どうしても「誰かの求める僕」を演じたがる僕は、自分が選択する全ての物事に「自信」を持つことができないでいたのだろう。

僕の発する全ては、僕を通した誰かの意思でしかなくて。

そうであることを僕が一番、理解しているからこそ、自分を信じることができないでいたのかもしれない。

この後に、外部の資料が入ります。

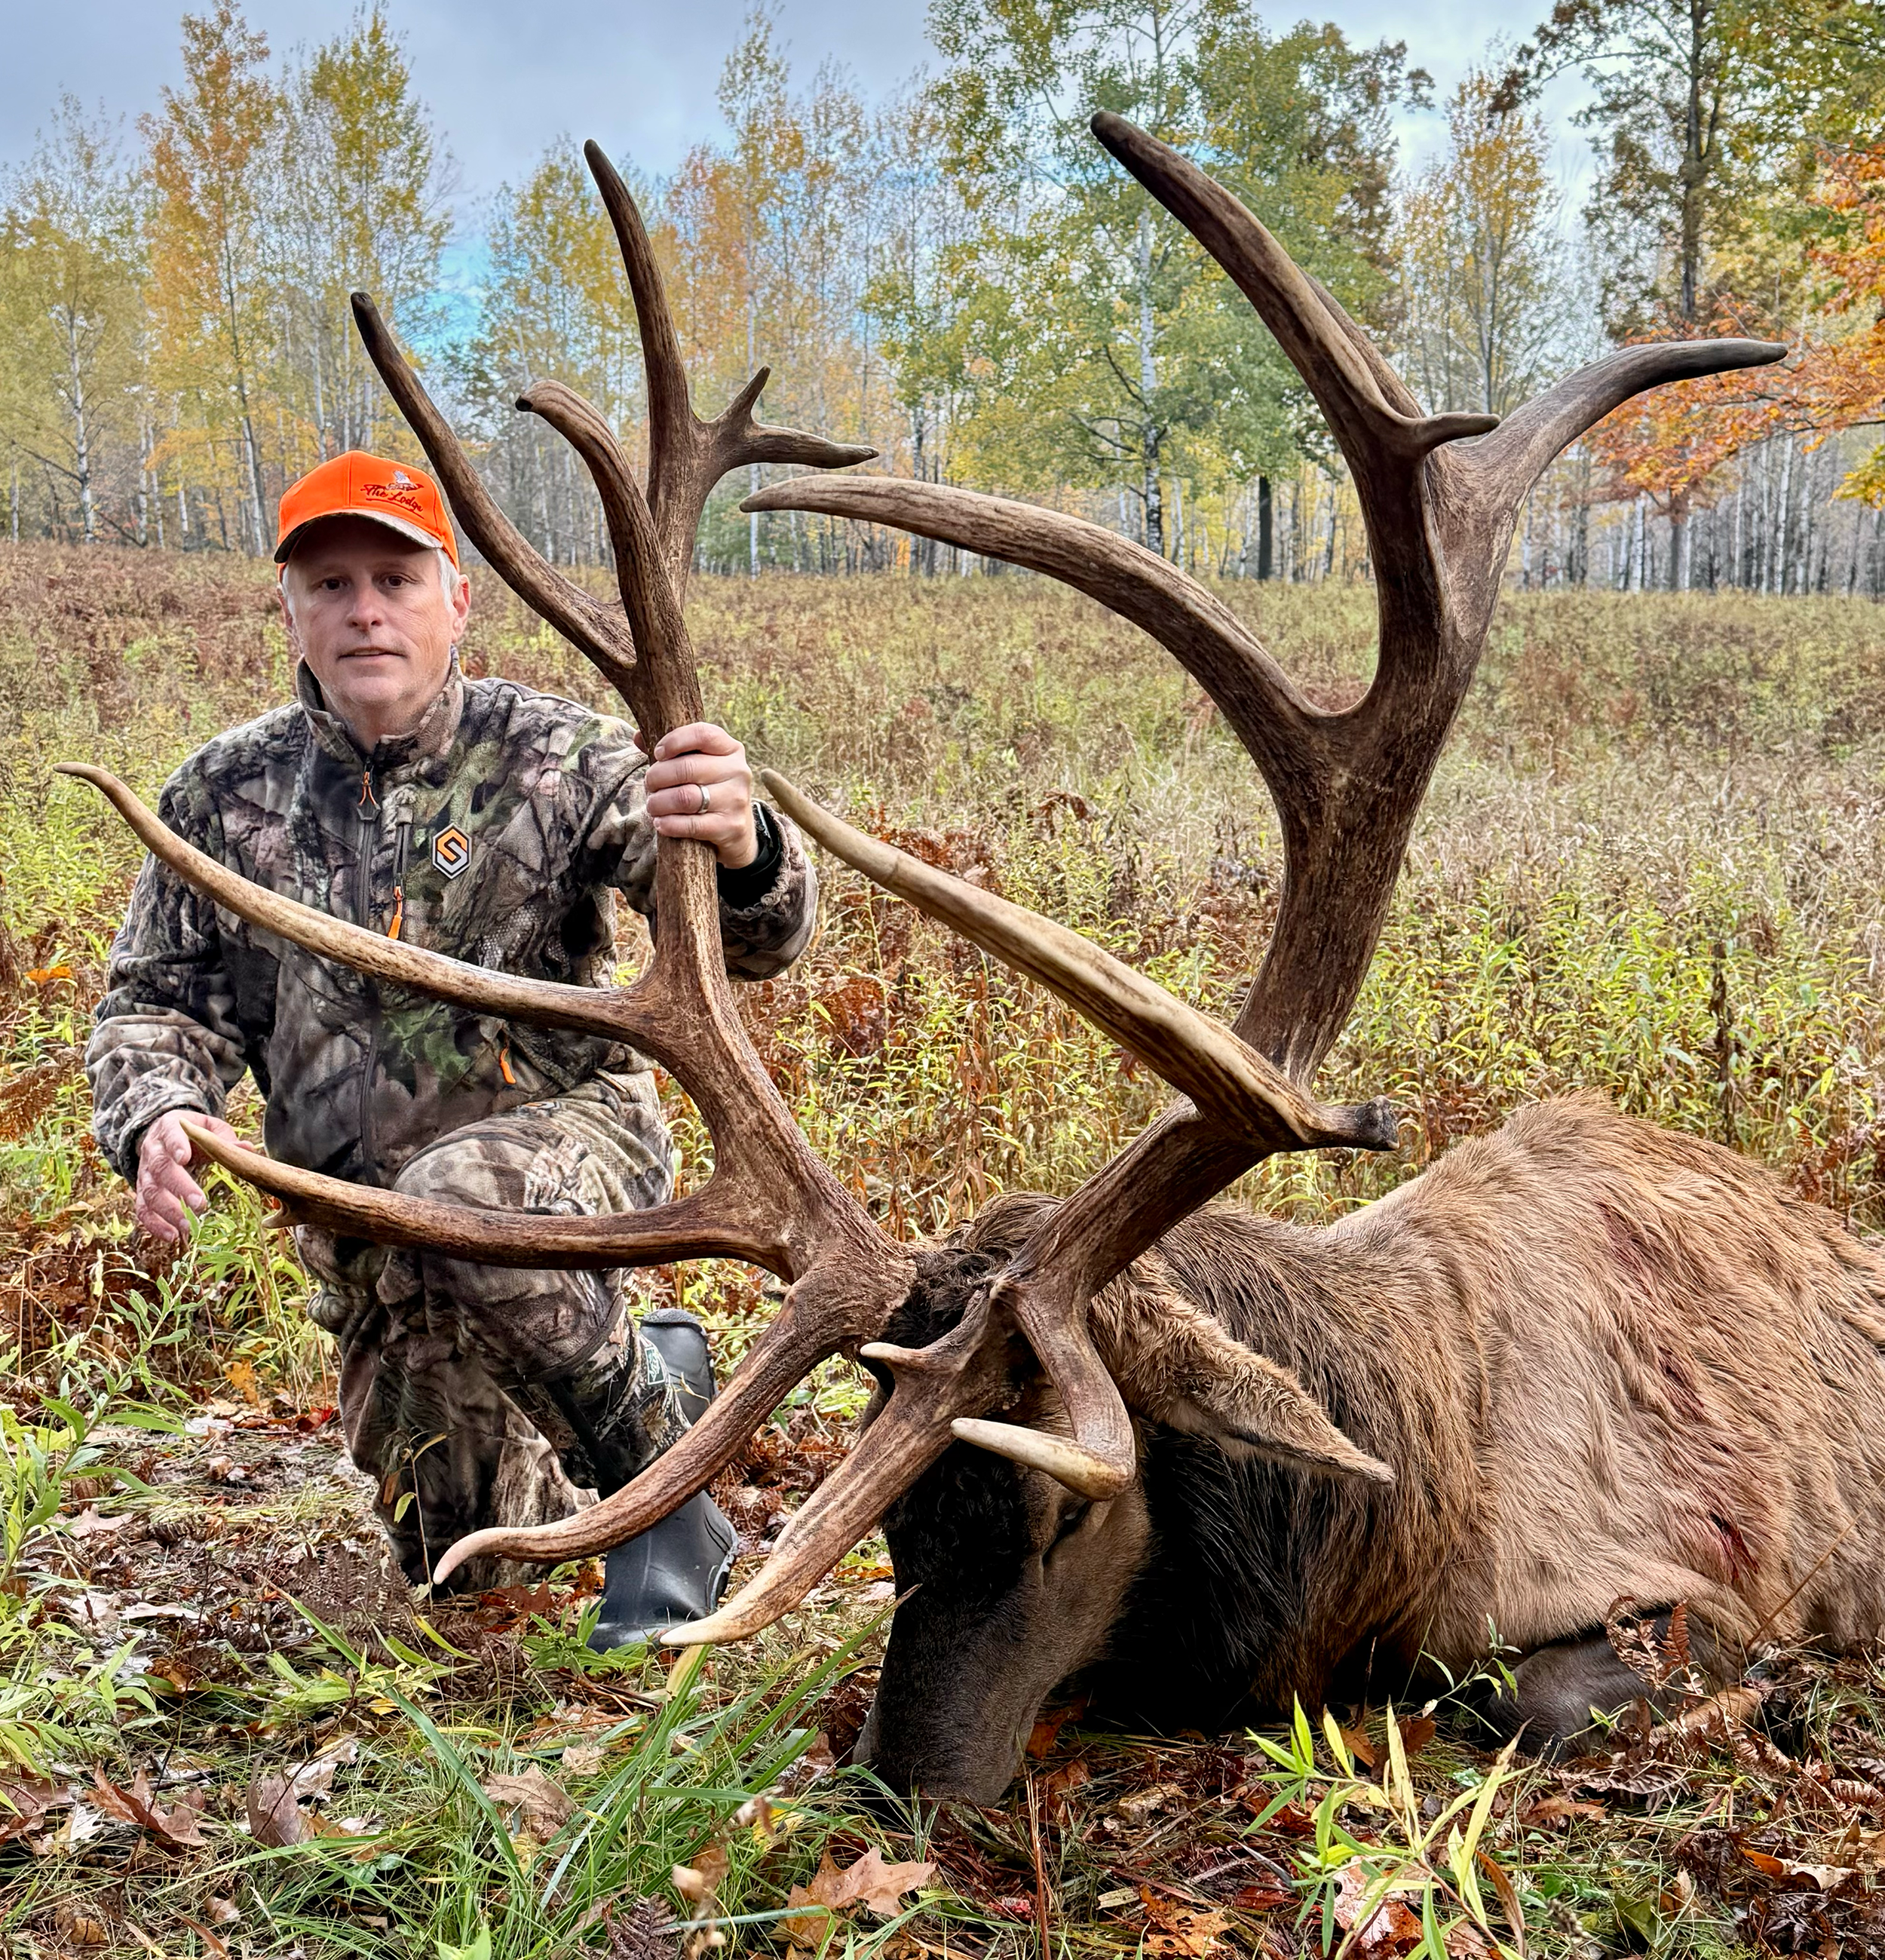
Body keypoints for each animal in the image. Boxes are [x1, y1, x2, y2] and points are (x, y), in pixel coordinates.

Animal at [65, 117, 1877, 1805]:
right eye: (896, 1523)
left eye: (1063, 1511)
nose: (895, 1773)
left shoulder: (1680, 1570)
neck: (1388, 1499)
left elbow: (1543, 1690)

そのことに気がつく瞬間が、僕の人生の中で、きっとどこかにあって。

あの時の、あの出来事が、そう気づいた瞬間で、
それからきっと、そうじゃない生き方を僕の中で模索して、
それとは違う価値観を知った僕は、きっとまた違う何かに悩んでいて、

なんとなく、なんとなく道が開けたその瞬間に、大きく息を吸い込むように、
ゆっくりと、顔を上げて、周囲を見渡すのだろう。

そこには、今までは見たこともない世界が広がっていて。
あの頃は、遠ざけようとしていたものが、近くにあることがなんだか心地よくて。
あの頃は、絶対に受け入れられなかった一言と、ゆっくり、向き合ってみようとしていたり。



最近、感じることがひとつあって。

こうやって顔をあげたその時には、少しだけ自分が大きくなっているように感じること。
大きく、というよりは、ほんの少し、受け皿が広がっているような、そんな感じ。

陶芸で、ろくろを回しながら、少しづつ、丁寧にお皿を広げていくような。
陶芸なんて、やったことはないのだけれど、きっとそんな感じ。


そして、顔を上げて、一番に目に入ってくるその人は、
今の僕の変化に、一番影響を与えてくれた人なのだろう。